Every line of the entries that holds the word "total" is to be copied.

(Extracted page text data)
····················

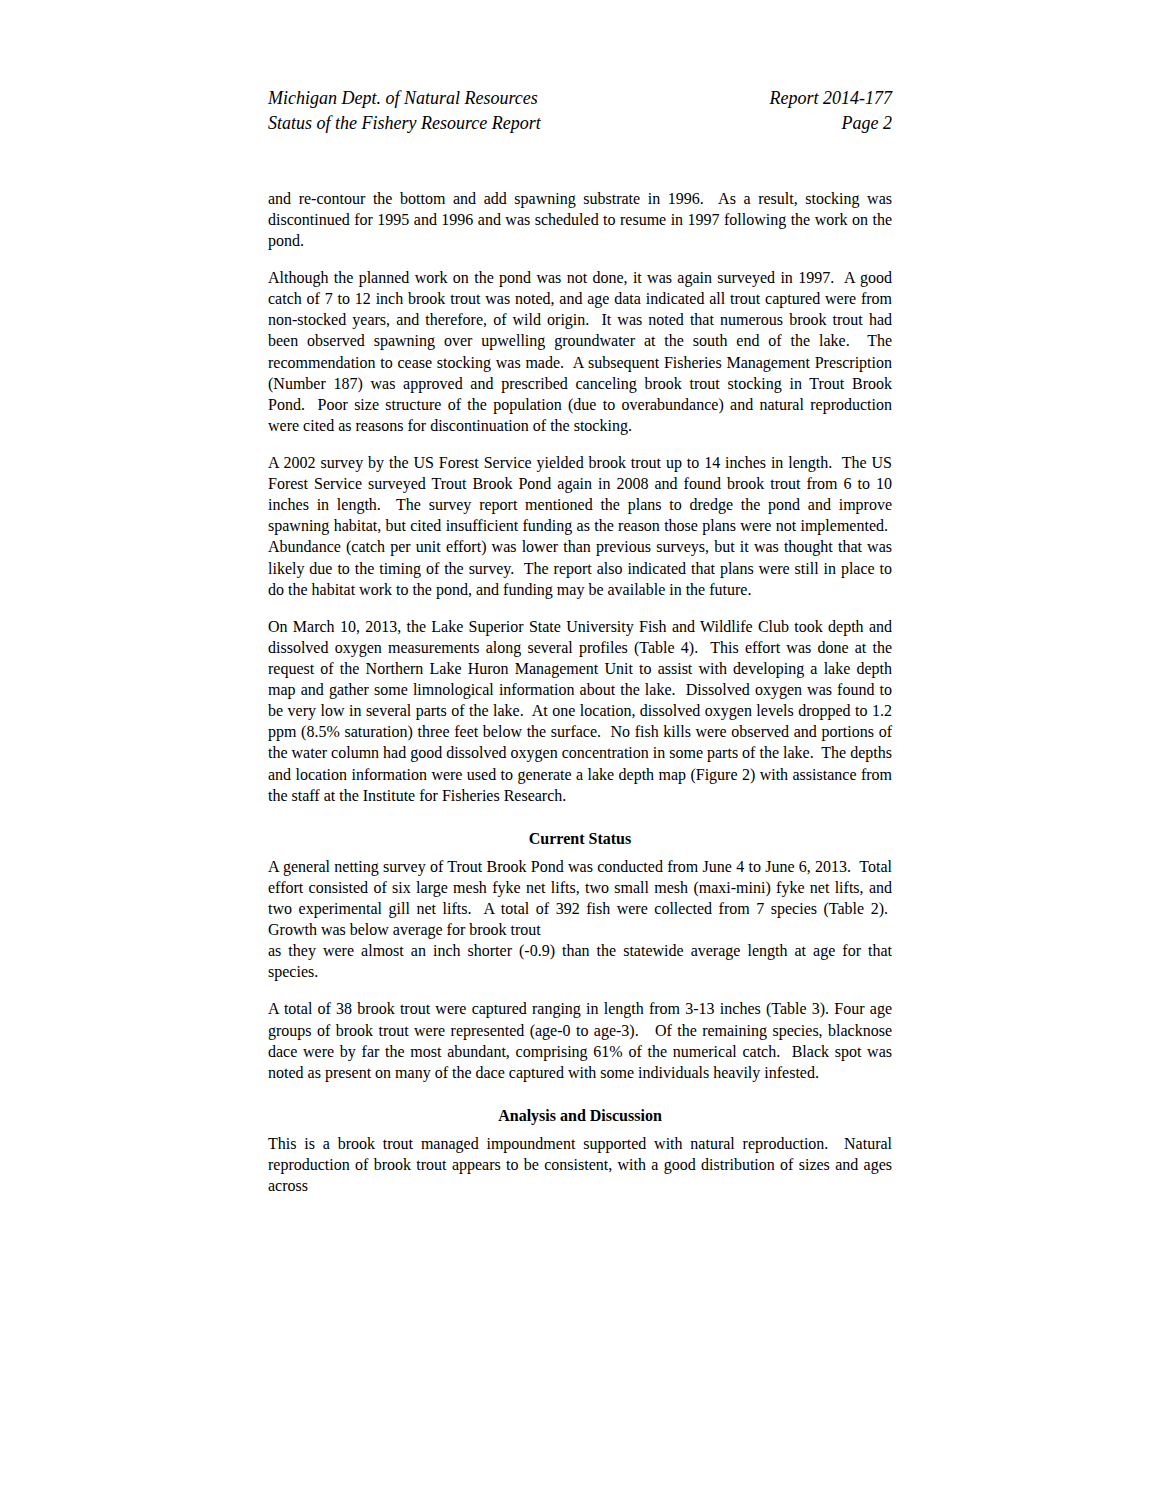Michigan Dept. of Natural Resources
Status of the Fishery Resource Report
Report 2014-177
Page 2
and re-contour the bottom and add spawning substrate in 1996. As a result, stocking was discontinued for 1995 and 1996 and was scheduled to resume in 1997 following the work on the pond.
Although the planned work on the pond was not done, it was again surveyed in 1997. A good catch of 7 to 12 inch brook trout was noted, and age data indicated all trout captured were from non-stocked years, and therefore, of wild origin. It was noted that numerous brook trout had been observed spawning over upwelling groundwater at the south end of the lake. The recommendation to cease stocking was made. A subsequent Fisheries Management Prescription (Number 187) was approved and prescribed canceling brook trout stocking in Trout Brook Pond. Poor size structure of the population (due to overabundance) and natural reproduction were cited as reasons for discontinuation of the stocking.
A 2002 survey by the US Forest Service yielded brook trout up to 14 inches in length. The US Forest Service surveyed Trout Brook Pond again in 2008 and found brook trout from 6 to 10 inches in length. The survey report mentioned the plans to dredge the pond and improve spawning habitat, but cited insufficient funding as the reason those plans were not implemented. Abundance (catch per unit effort) was lower than previous surveys, but it was thought that was likely due to the timing of the survey. The report also indicated that plans were still in place to do the habitat work to the pond, and funding may be available in the future.
On March 10, 2013, the Lake Superior State University Fish and Wildlife Club took depth and dissolved oxygen measurements along several profiles (Table 4). This effort was done at the request of the Northern Lake Huron Management Unit to assist with developing a lake depth map and gather some limnological information about the lake. Dissolved oxygen was found to be very low in several parts of the lake. At one location, dissolved oxygen levels dropped to 1.2 ppm (8.5% saturation) three feet below the surface. No fish kills were observed and portions of the water column had good dissolved oxygen concentration in some parts of the lake. The depths and location information were used to generate a lake depth map (Figure 2) with assistance from the staff at the Institute for Fisheries Research.
Current Status
A general netting survey of Trout Brook Pond was conducted from June 4 to June 6, 2013. Total effort consisted of six large mesh fyke net lifts, two small mesh (maxi-mini) fyke net lifts, and two experimental gill net lifts. A total of 392 fish were collected from 7 species (Table 2). Growth was below average for brook trout
as they were almost an inch shorter (-0.9) than the statewide average length at age for that species.
A total of 38 brook trout were captured ranging in length from 3-13 inches (Table 3). Four age groups of brook trout were represented (age-0 to age-3). Of the remaining species, blacknose dace were by far the most abundant, comprising 61% of the numerical catch. Black spot was noted as present on many of the dace captured with some individuals heavily infested.
Analysis and Discussion
This is a brook trout managed impoundment supported with natural reproduction. Natural reproduction of brook trout appears to be consistent, with a good distribution of sizes and ages across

····················

ANSWER FOR THIS EXERCISE:
A general netting survey of Trout Brook Pond was conducted from June 4 to June 6, 2013. Total effort consisted of six large mesh fyke net lifts, two small mesh (maxi-mini) fyke net lifts, and two experimental gill net lifts. A total of 392 fish were collected from 7 species (Table 2). Growth was below average for brook trout
A total of 38 brook trout were captured ranging in length from 3-13 inches (Table 3). Four age groups of brook trout were represented (age-0 to age-3). Of the remaining species, blacknose dace were by far the most abundant, comprising 61% of the numerical catch. Black spot was noted as present on many of the dace captured with some individuals heavily infested.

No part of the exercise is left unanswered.